**DIRECTIONS FOR THIS TASK:**
Find every line below where the string "objects" shows up, and copy those lines.

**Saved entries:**
+++
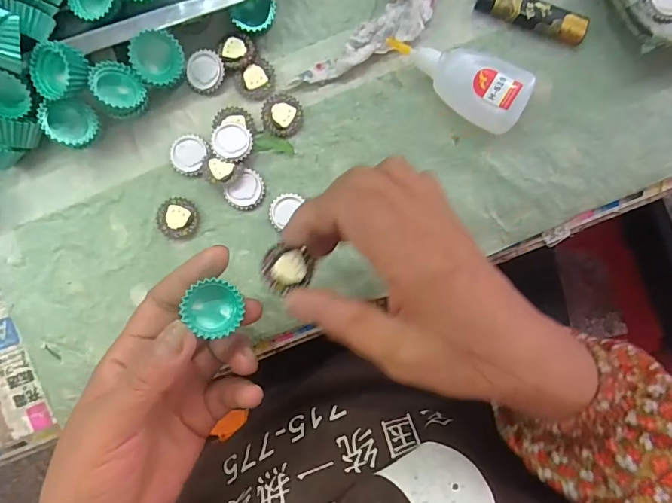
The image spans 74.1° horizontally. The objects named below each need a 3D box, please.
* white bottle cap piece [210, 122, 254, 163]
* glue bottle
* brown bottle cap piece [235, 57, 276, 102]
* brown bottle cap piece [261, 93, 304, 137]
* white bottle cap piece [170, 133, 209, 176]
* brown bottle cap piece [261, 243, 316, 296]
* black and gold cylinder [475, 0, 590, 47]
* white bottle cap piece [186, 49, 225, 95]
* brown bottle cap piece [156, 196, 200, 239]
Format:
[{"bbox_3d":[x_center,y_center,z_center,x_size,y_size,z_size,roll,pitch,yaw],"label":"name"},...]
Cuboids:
[{"bbox_3d":[-0.071,-0.074,0.301,0.028,0.004,0.028,0,84,1],"label":"white bottle cap piece"},{"bbox_3d":[0.080,-0.116,0.301,0.093,0.030,0.041,23,89,-2],"label":"glue bottle"},{"bbox_3d":[-0.056,-0.119,0.307,0.025,0.004,0.029,40,88,-2],"label":"brown bottle cap piece"},{"bbox_3d":[-0.037,-0.095,0.310,0.028,0.004,0.029,0,90,-3],"label":"brown bottle cap piece"},{"bbox_3d":[-0.101,-0.067,0.306,0.026,0.010,0.028,0,90,-3],"label":"white bottle cap piece"},{"bbox_3d":[-0.025,0.011,0.235,0.027,0.007,0.024,19,75,-12],"label":"brown bottle cap piece"},{"bbox_3d":[0.138,-0.167,0.312,0.078,0.012,0.019,19,89,-2],"label":"black and gold cylinder"},{"bbox_3d":[-0.091,-0.124,0.306,0.027,0.009,0.027,0,90,-3],"label":"white bottle cap piece"},{"bbox_3d":[-0.109,-0.023,0.307,0.027,0.007,0.029,0,90,-3],"label":"brown bottle cap piece"}]

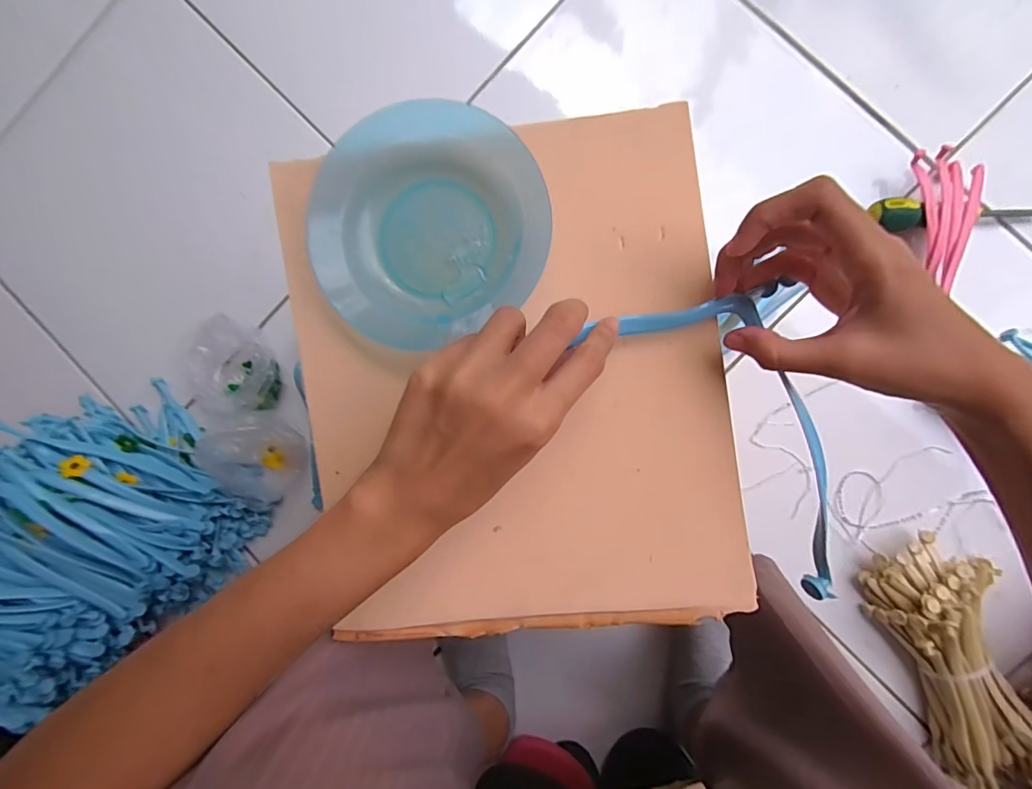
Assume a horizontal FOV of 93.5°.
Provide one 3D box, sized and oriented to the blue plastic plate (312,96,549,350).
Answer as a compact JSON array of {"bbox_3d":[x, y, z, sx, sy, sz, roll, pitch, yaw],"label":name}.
[{"bbox_3d":[-0.047,-0.090,0.269,0.125,0.027,0.125,0,90,6],"label":"blue plastic plate"}]

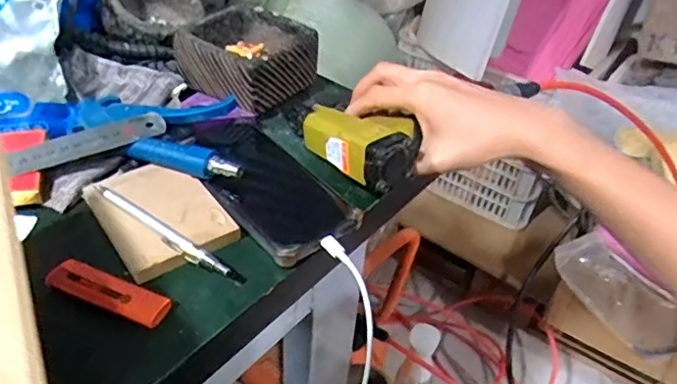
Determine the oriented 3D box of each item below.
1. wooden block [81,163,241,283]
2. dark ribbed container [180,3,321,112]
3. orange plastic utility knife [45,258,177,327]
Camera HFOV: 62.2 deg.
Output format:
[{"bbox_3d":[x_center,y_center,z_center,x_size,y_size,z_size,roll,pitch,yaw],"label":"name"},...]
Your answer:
[{"bbox_3d":[-0.137,0.012,0.424,0.078,0.011,0.113,-25,48,-30],"label":"wooden block"},{"bbox_3d":[-0.091,-0.132,0.561,0.107,0.065,0.104,25,44,22],"label":"dark ribbed container"},{"bbox_3d":[-0.149,0.065,0.365,0.084,0.009,0.023,16,42,14],"label":"orange plastic utility knife"}]

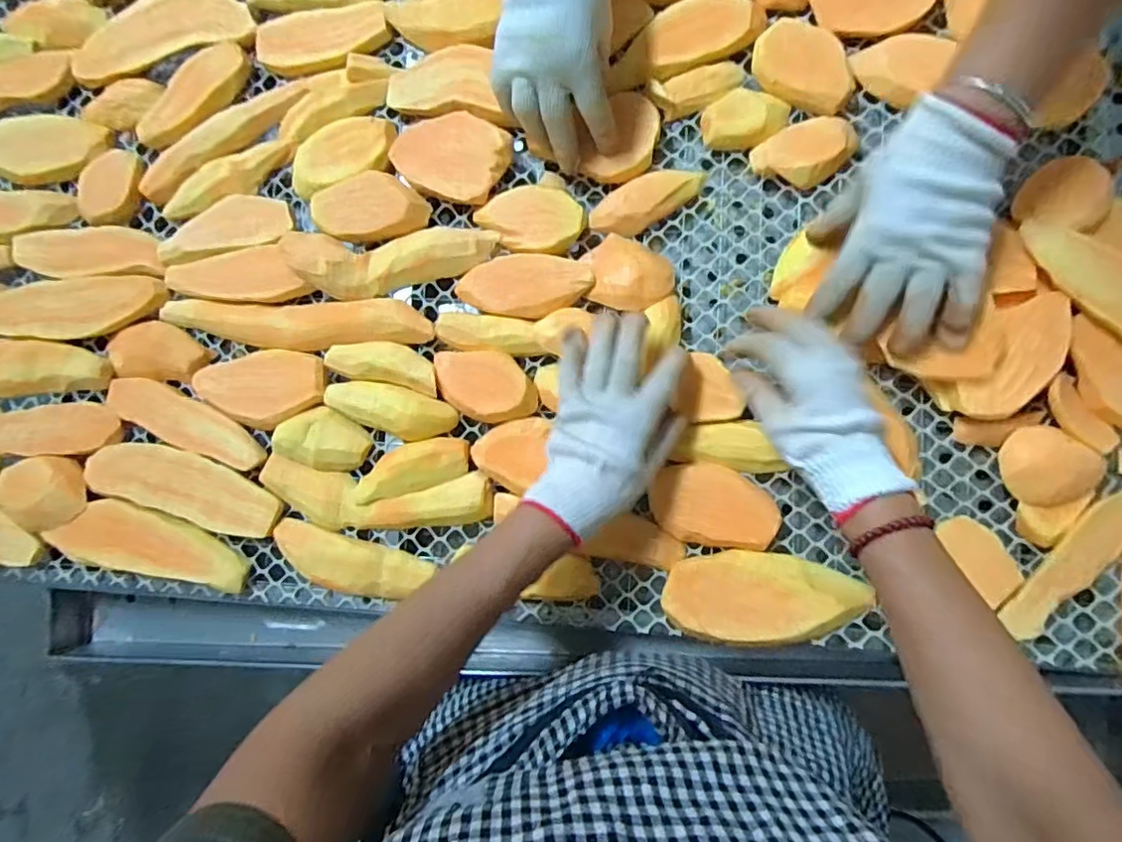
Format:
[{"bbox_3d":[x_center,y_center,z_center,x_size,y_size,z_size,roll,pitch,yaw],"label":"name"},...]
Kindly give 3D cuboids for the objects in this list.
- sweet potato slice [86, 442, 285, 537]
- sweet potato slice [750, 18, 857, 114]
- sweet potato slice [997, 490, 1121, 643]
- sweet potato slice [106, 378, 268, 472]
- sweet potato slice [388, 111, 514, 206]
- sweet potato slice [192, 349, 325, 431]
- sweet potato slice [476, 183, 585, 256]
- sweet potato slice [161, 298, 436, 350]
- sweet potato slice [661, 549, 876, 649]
[{"bbox_3d":[-0.359,0.063,0.546,0.198,0.016,0.059,17,89,11],"label":"sweet potato slice"},{"bbox_3d":[0.214,-0.311,0.501,0.091,0.013,0.056,31,92,11],"label":"sweet potato slice"},{"bbox_3d":[0.395,0.103,0.437,0.040,0.012,0.155,45,94,10],"label":"sweet potato slice"},{"bbox_3d":[-0.368,0.000,0.557,0.182,0.014,0.049,23,91,11],"label":"sweet potato slice"},{"bbox_3d":[-0.103,-0.249,0.535,0.099,0.017,0.082,25,91,11],"label":"sweet potato slice"},{"bbox_3d":[-0.291,-0.031,0.550,0.136,0.016,0.072,-1,86,10],"label":"sweet potato slice"},{"bbox_3d":[-0.030,-0.184,0.523,0.100,0.010,0.058,6,87,11],"label":"sweet potato slice"},{"bbox_3d":[-0.255,-0.094,0.545,0.278,0.016,0.045,2,86,10],"label":"sweet potato slice"},{"bbox_3d":[0.164,0.145,0.468,0.154,0.015,0.072,-2,86,10],"label":"sweet potato slice"}]

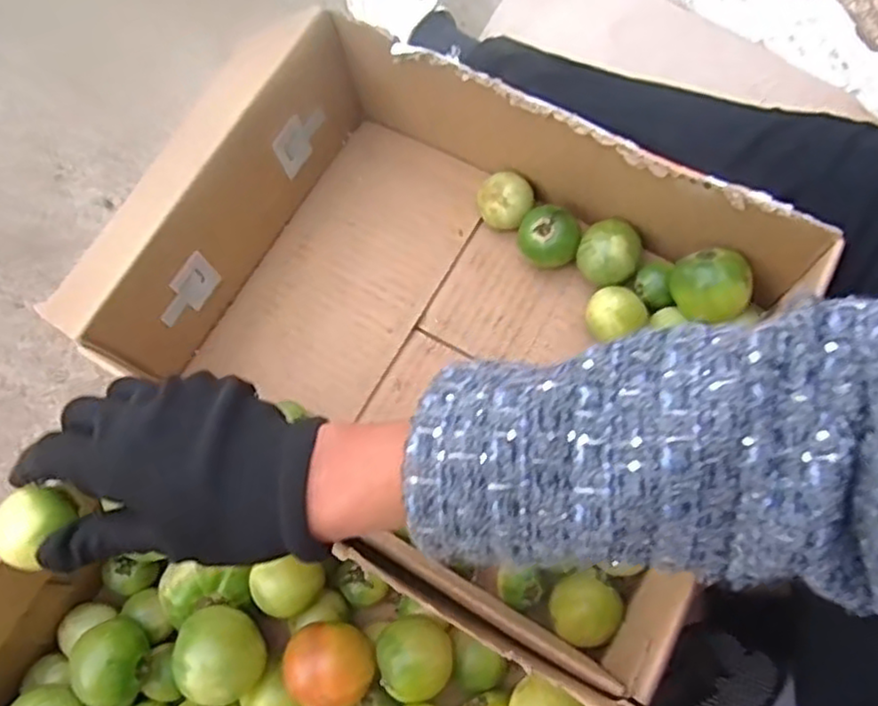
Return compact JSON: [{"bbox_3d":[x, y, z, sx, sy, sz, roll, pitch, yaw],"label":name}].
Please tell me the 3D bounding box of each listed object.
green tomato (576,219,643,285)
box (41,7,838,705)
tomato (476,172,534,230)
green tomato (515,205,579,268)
[{"bbox_3d":[0.116,-0.067,0.491,0.042,0.039,0.042,0,74,1],"label":"green tomato"},{"bbox_3d":[0.001,-0.024,0.456,0.350,0.122,0.268,29,77,9],"label":"box"},{"bbox_3d":[0.048,-0.107,0.512,0.038,0.031,0.035,5,75,3],"label":"tomato"},{"bbox_3d":[0.076,-0.080,0.500,0.039,0.035,0.042,0,74,2],"label":"green tomato"}]

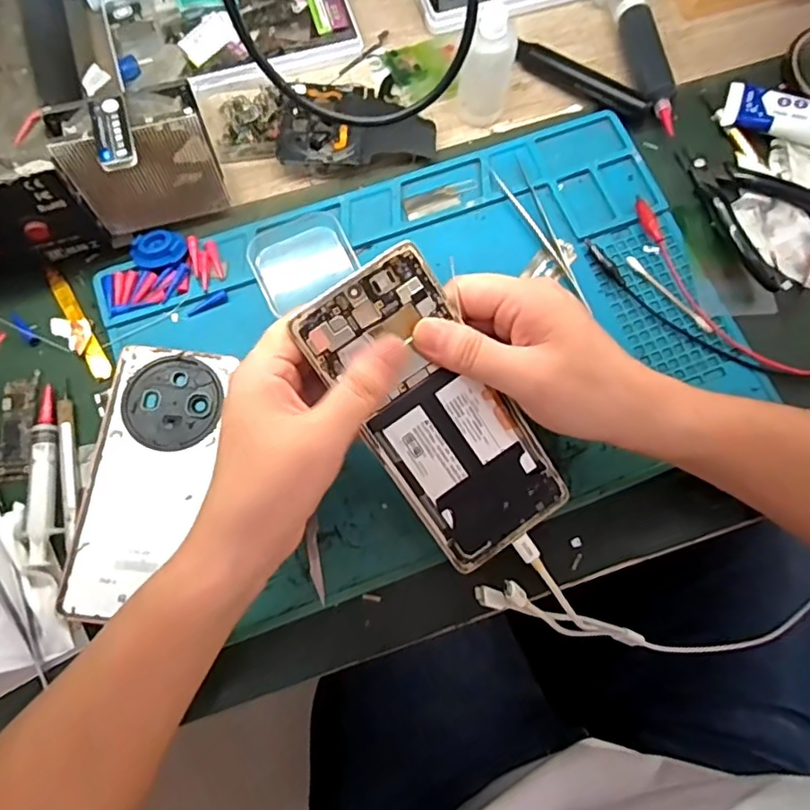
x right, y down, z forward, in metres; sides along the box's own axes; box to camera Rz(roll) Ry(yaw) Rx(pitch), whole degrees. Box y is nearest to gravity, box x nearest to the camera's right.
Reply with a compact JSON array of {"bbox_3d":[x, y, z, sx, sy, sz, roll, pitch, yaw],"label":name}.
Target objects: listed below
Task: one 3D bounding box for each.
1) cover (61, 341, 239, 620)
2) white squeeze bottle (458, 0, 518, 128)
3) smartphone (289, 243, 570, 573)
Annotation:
[{"bbox_3d":[-0.150,0.041,0.349,0.069,0.005,0.157,7,74,1],"label":"cover"},{"bbox_3d":[0.055,-0.226,0.400,0.032,0.074,0.027,16,74,3],"label":"white squeeze bottle"},{"bbox_3d":[0.017,0.005,0.305,0.073,0.004,0.162,-34,102,-4],"label":"smartphone"}]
+++
**ANSWER BOX:**
The image spans 74.1° horizontally. The objects named below each need a 3D box, please.
Kindly give 3D cuboids for the objects in this list.
Target objects: listed below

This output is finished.